[Data extracted from a collection]
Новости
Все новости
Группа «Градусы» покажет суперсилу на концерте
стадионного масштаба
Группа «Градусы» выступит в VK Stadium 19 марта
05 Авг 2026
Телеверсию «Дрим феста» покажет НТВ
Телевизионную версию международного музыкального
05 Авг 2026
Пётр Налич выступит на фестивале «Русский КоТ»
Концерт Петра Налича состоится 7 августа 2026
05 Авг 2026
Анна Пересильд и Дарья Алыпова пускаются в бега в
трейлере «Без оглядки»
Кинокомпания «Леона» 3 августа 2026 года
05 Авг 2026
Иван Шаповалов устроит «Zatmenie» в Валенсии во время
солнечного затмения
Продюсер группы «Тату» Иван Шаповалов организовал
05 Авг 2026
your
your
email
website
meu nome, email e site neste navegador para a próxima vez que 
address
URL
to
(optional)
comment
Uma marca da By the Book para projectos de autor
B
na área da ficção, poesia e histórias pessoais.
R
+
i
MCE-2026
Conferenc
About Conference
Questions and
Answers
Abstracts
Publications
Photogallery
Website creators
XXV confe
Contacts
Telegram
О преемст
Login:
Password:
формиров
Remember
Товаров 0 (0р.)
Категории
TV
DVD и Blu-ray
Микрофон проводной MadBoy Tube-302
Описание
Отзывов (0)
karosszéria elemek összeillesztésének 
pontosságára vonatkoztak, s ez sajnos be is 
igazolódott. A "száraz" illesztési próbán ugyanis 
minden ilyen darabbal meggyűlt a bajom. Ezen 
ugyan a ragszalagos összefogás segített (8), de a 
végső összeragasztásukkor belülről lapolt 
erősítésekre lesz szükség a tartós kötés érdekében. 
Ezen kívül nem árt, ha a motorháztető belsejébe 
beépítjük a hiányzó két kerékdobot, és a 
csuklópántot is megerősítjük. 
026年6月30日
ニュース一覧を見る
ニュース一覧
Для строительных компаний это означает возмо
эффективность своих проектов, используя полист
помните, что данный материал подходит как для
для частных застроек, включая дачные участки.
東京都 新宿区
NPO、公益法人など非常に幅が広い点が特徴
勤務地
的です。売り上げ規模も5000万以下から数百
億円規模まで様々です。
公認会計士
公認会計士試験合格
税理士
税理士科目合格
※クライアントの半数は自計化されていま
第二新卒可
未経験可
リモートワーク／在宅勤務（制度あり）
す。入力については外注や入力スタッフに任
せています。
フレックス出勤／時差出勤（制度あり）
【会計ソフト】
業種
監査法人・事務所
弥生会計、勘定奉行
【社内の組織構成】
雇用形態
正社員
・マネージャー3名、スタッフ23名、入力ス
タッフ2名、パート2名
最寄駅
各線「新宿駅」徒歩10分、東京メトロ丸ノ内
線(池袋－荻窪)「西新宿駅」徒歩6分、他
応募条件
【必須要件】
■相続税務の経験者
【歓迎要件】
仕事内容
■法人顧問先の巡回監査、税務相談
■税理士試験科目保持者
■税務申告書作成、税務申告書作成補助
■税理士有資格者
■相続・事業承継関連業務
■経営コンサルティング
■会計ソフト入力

The task | Copy each line of the data exactly, leaving nothing out.

Result of this task |
Новости
Все новости
Группа «Градусы» покажет суперсилу на концерте
стадионного масштаба
Группа «Градусы» выступит в VK Stadium 19 марта
05 Авг 2026
Телеверсию «Дрим феста» покажет НТВ
Телевизионную версию международного музыкального
05 Авг 2026
Пётр Налич выступит на фестивале «Русский КоТ»
Концерт Петра Налича состоится 7 августа 2026
05 Авг 2026
Анна Пересильд и Дарья Алыпова пускаются в бега в
трейлере «Без оглядки»
Кинокомпания «Леона» 3 августа 2026 года
05 Авг 2026
Иван Шаповалов устроит «Zatmenie» в Валенсии во время
солнечного затмения
Продюсер группы «Тату» Иван Шаповалов организовал
05 Авг 2026
your
your
email
website
meu nome, email e site neste navegador para a próxima vez que 
address
URL
to
(optional)
comment
Uma marca da By the Book para projectos de autor
B
na área da ficção, poesia e histórias pessoais.
R
+
i
MCE-2026
Conferenc
About Conference
Questions and
Answers
Abstracts
Publications
Photogallery
Website creators
XXV confe
Contacts
Telegram
О преемст
Login:
Password:
формиров
Remember
Товаров 0 (0р.)
Категории
TV
DVD и Blu-ray
Микрофон проводной MadBoy Tube-302
Описание
Отзывов (0)
karosszéria elemek összeillesztésének 
pontosságára vonatkoztak, s ez sajnos be is 
igazolódott. A "száraz" illesztési próbán ugyanis 
minden ilyen darabbal meggyűlt a bajom. Ezen 
ugyan a ragszalagos összefogás segített (8), de a 
végső összeragasztásukkor belülről lapolt 
erősítésekre lesz szükség a tartós kötés érdekében. 
Ezen kívül nem árt, ha a motorháztető belsejébe 
beépítjük a hiányzó két kerékdobot, és a 
csuklópántot is megerősítjük. 
026年6月30日
ニュース一覧を見る
ニュース一覧
Для строительных компаний это означает возмо
эффективность своих проектов, используя полист
помните, что данный материал подходит как для
для частных застроек, включая дачные участки.
東京都 新宿区
NPO、公益法人など非常に幅が広い点が特徴
勤務地
的です。売り上げ規模も5000万以下から数百
億円規模まで様々です。
公認会計士
公認会計士試験合格
税理士
税理士科目合格
※クライアントの半数は自計化されていま
第二新卒可
未経験可
リモートワーク／在宅勤務（制度あり）
す。入力については外注や入力スタッフに任
せています。
フレックス出勤／時差出勤（制度あり）
【会計ソフト】
業種
監査法人・事務所
弥生会計、勘定奉行
【社内の組織構成】
雇用形態
正社員
・マネージャー3名、スタッフ23名、入力ス
タッフ2名、パート2名
最寄駅
各線「新宿駅」徒歩10分、東京メトロ丸ノ内
線(池袋－荻窪)「西新宿駅」徒歩6分、他
応募条件
【必須要件】
■相続税務の経験者
【歓迎要件】
仕事内容
■法人顧問先の巡回監査、税務相談
■税理士試験科目保持者
■税務申告書作成、税務申告書作成補助
■税理士有資格者
■相続・事業承継関連業務
■経営コンサルティング
■会計ソフト入力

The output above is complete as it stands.